España quiere recuperar su liderazgo en energías renovables

España, que fue líder en energías renovables, quiere recuperar el terreno perdido durante los años de crisis, en el momento en que los responsables políticos reunidos en París intentan alcanzar un acuerdo para limitar el cambio climático.

Con 300 días de sol al año en varias regiones, una geografía barrida por los vientos y generosas ayudas públicas, el país se convirtió en 2007 y 2008 en líder de las energías fotovoltaica y eólica. Pero la crisis asestó un frenazo a ese desarrollo, paralizando ambos sectores.

Jorge Puebla, bombero de 41 años, lo sufrió personalmente. “Me han arruinado la vida”, explica a la AFP. Junto a su mujer, invirtió en 2007 un millón de euros en una granja solar en Castilla y León. Este padre de dos hijos pidió entonces 800.000 euros al banco y, para aportar los 200.000 euros restantes, hipotecó su casa, avalado por sus padres.

(Elementos almacenados)
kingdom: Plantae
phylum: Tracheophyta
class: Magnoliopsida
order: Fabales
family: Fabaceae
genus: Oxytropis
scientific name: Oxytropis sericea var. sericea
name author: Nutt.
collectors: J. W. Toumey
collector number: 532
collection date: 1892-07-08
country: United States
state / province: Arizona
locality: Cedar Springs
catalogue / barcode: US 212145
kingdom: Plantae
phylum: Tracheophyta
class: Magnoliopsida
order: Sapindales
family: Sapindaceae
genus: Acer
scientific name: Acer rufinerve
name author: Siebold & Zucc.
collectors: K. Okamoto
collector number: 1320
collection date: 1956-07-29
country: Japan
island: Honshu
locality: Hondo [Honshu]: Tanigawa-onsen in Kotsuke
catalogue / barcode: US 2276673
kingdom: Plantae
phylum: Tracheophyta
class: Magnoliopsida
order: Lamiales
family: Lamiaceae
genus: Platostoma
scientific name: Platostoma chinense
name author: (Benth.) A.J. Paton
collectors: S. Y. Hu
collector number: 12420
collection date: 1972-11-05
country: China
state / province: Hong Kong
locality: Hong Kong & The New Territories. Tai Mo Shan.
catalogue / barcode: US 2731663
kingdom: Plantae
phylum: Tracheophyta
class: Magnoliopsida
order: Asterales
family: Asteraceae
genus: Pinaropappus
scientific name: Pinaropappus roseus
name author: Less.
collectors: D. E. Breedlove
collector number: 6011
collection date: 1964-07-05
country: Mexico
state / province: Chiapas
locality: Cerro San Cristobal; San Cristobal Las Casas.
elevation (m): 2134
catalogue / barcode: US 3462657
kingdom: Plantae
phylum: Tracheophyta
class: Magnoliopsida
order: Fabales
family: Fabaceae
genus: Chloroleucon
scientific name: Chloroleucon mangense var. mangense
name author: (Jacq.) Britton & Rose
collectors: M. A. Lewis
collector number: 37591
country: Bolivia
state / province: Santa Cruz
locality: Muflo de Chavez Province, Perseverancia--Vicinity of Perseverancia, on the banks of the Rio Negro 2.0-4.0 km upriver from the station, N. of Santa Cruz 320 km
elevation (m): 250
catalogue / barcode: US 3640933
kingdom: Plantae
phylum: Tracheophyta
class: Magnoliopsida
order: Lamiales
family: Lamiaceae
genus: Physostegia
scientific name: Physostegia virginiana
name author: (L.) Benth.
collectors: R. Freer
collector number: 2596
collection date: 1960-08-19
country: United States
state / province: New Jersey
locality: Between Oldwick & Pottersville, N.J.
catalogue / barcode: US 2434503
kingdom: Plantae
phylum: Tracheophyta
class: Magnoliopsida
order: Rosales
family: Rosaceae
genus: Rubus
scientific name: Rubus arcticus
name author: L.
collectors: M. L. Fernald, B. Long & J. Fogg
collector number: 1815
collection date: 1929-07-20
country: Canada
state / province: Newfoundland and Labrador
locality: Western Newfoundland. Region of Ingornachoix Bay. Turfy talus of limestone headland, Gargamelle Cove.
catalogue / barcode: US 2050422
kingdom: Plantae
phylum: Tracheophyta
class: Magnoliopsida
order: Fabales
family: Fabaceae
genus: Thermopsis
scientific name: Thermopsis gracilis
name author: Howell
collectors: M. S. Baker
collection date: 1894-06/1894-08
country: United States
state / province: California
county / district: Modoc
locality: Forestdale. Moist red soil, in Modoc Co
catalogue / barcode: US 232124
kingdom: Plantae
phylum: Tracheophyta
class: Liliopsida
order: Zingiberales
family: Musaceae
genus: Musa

(TAREAS A REALIZAR):
1/ Según el artículo sobre las energías renovables en España, ¿en qué años se convirtió el país en líder de las energías fotovoltaica y eólica?
2/ Reproduce con total fidelidad el pasaje del artículo sobre las energías renovables en España que empieza con "España quiere recuperar" y sigue hasta "paralizando ambos sectores.".
3/ Prosigue el artículo sobre las energías renovables en España a partir de su última oración.
El material no tiene relación con el artículo sobre las energías renovables en España.

(RESPUESTAS PROPUESTAS):
1/ En 2007 y 2008.

2/
España quiere recuperar su liderazgo en energías renovables

España, que fue líder en energías renovables, quiere recuperar el terreno perdido durante los años de crisis, en el momento en que los responsables políticos reunidos en París intentan alcanzar un acuerdo para limitar el cambio climático.

Con 300 días de sol al año en varias regiones, una geografía barrida por los vientos y generosas ayudas públicas, el país se convirtió en 2007 y 2008 en líder de las energías fotovoltaica y eólica. Pero la crisis asestó un frenazo a ese desarrollo, paralizando ambos sectores.

3/
Hasta 2011, el precio al que el Estado le compraba la electricidad supuestamente garantizado por 25 años -44 céntimos de euro por kilowatio/hora- le permitía pagar sin problemas sus vencimientos mensuales de 8.400 euros. Pero el Gobierno socialista de aquel entonces, sumido en una grave crisis económica, olvido esas promesas y redujo progresivamente las subvenciones a las energías renovables, hasta la llegada al poder del Partido Popular, en diciembre de 2011, que supuso el golpe final al sector.

“Todo lo que había desapareció de la noche a la mañana”, explica Puebla, que ahora necesita la ayuda de sus tres hermanos y su hermana para pagar los 3.000 euros de préstamo mensual que no cubre su producción eléctrica.

Con los cambios legislativos, “las reducciones de los ingresos oscilan entre el 15% y el 50%”, según las instalaciones, confirma José Donoso, director general de la Unión Española Fotovoltaica. El sector ha perdido 35.000 empleos desde 2008 y ahora sólo tiene 5.000 empleados, asegura.

Unos 62.000 particulares invirtieron en energía fotovoltaica, de los cuales 5.000 se asociaron para defender sus intereses ante la justicia.

– Industria en punto muerto –

El cambio fue brutal. En 2014, sólo se instalaron en España 22 megavatios de potencia fotovoltaica, frente a los 2.270 MW de Gran Bretaña, donde el redimiento solar es dos veces menor, según la Agencia Internacional de la Energía (AIE).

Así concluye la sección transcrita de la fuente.